** WHAT IS NEEDED **
Copy the listing below exactly, but skip the pictures.

** DATASET EXCERPT **
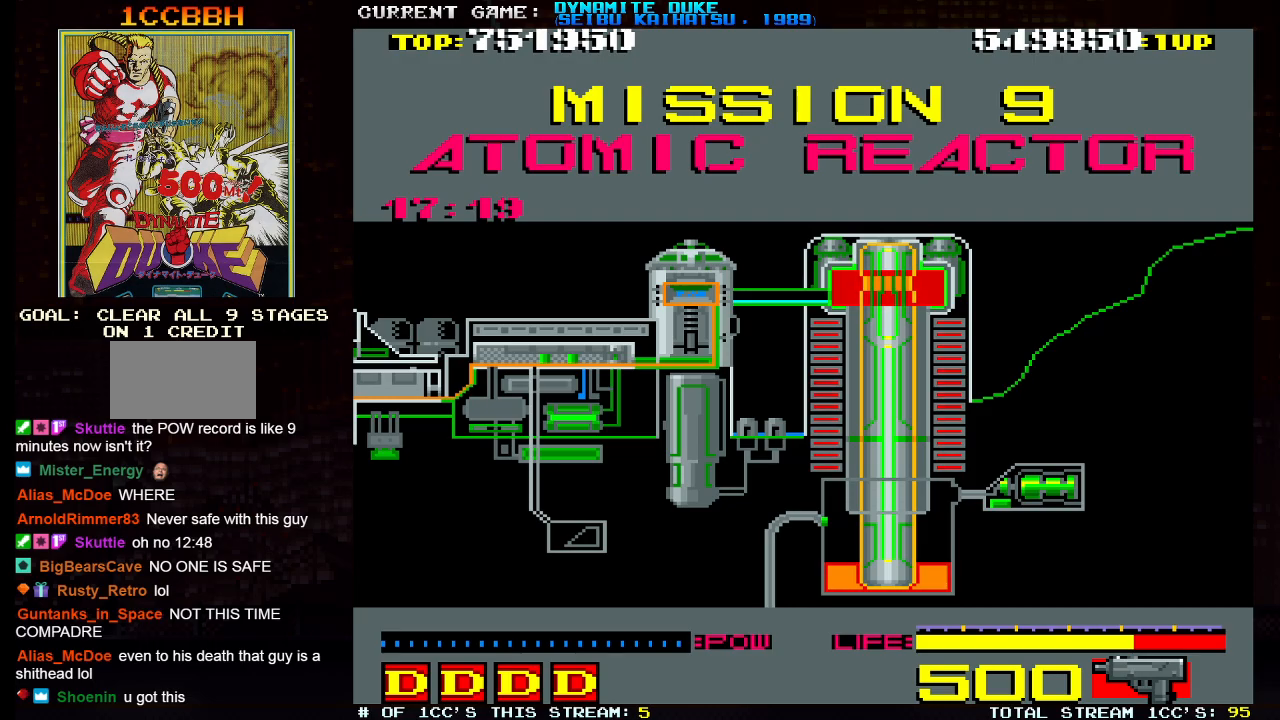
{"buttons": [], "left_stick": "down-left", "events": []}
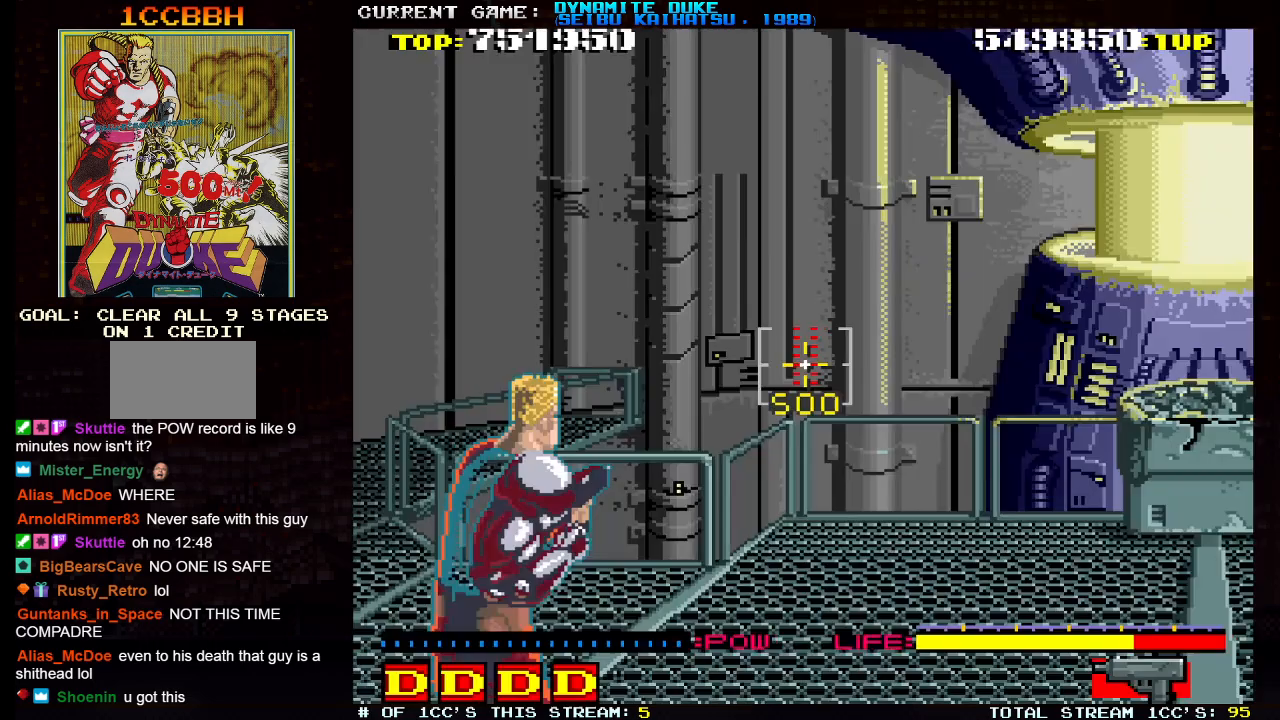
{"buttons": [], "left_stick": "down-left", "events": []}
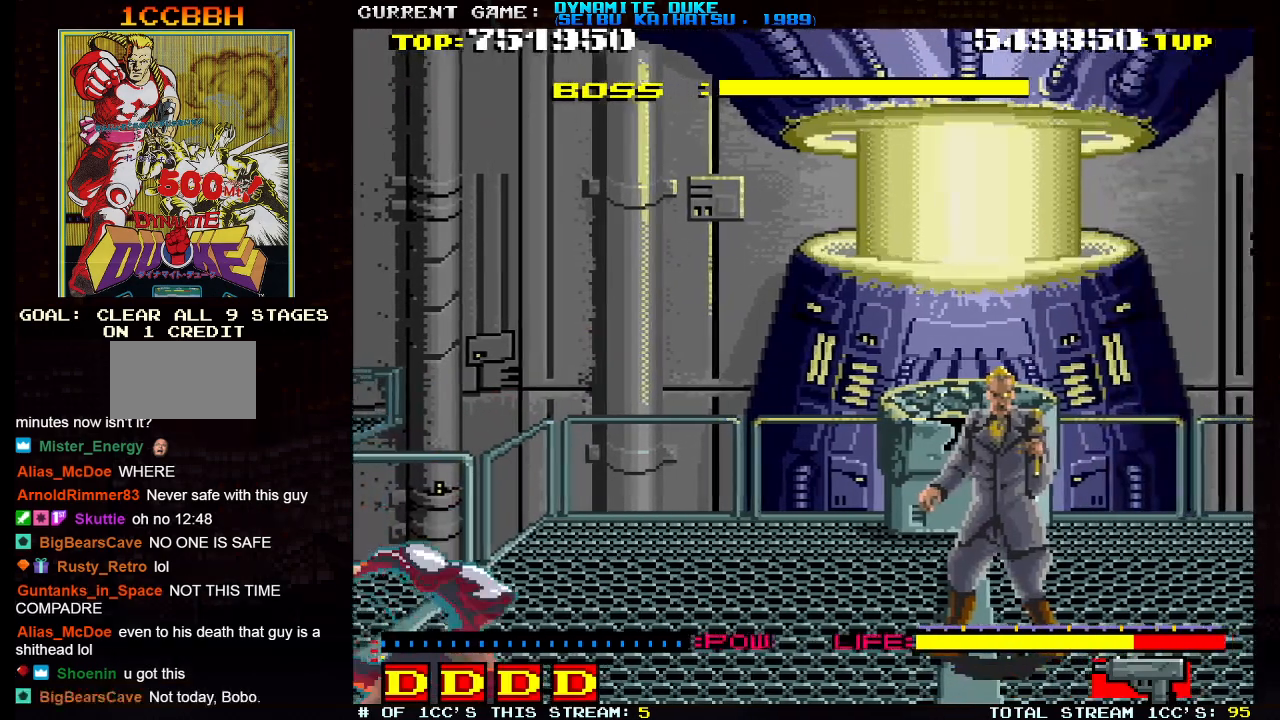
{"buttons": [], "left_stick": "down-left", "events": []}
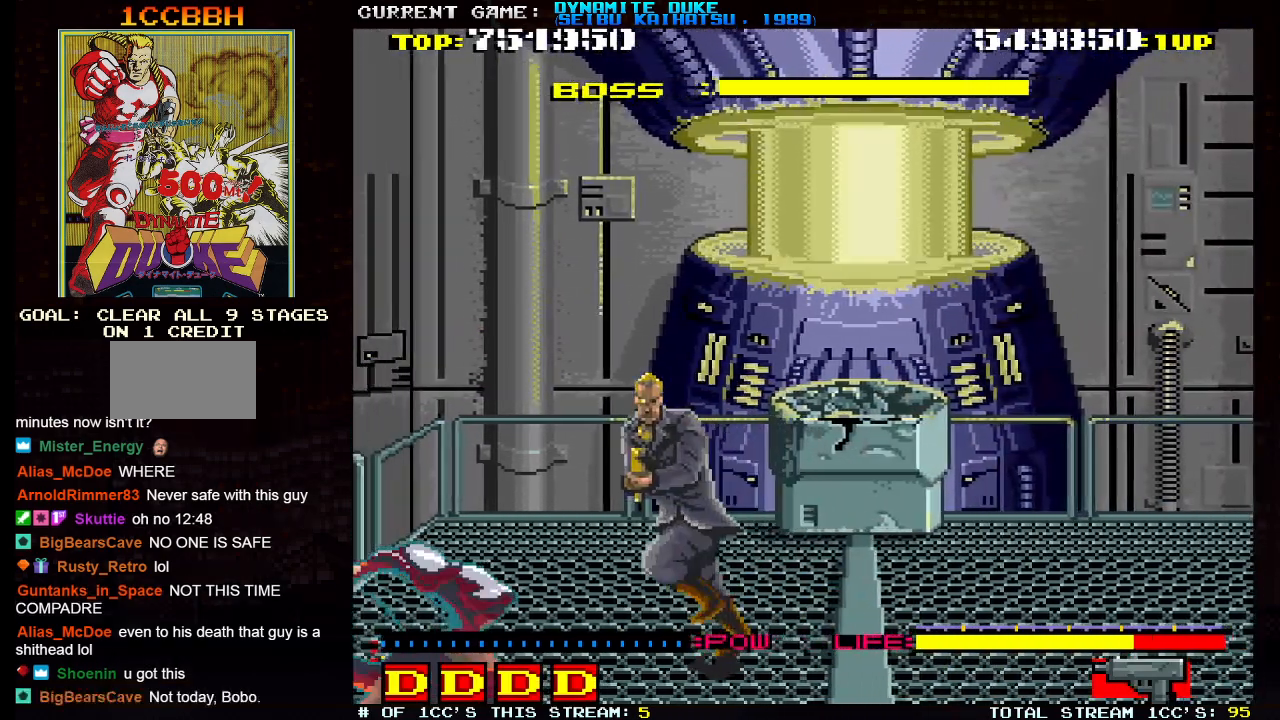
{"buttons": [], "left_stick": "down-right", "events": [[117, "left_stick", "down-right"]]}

** ANSWER AREA **
{"buttons": [], "left_stick": "down-left", "events": []}
{"buttons": [], "left_stick": "down-left", "events": []}
{"buttons": [], "left_stick": "down-left", "events": []}
{"buttons": [], "left_stick": "down-right", "events": [[117, "left_stick", "down-right"]]}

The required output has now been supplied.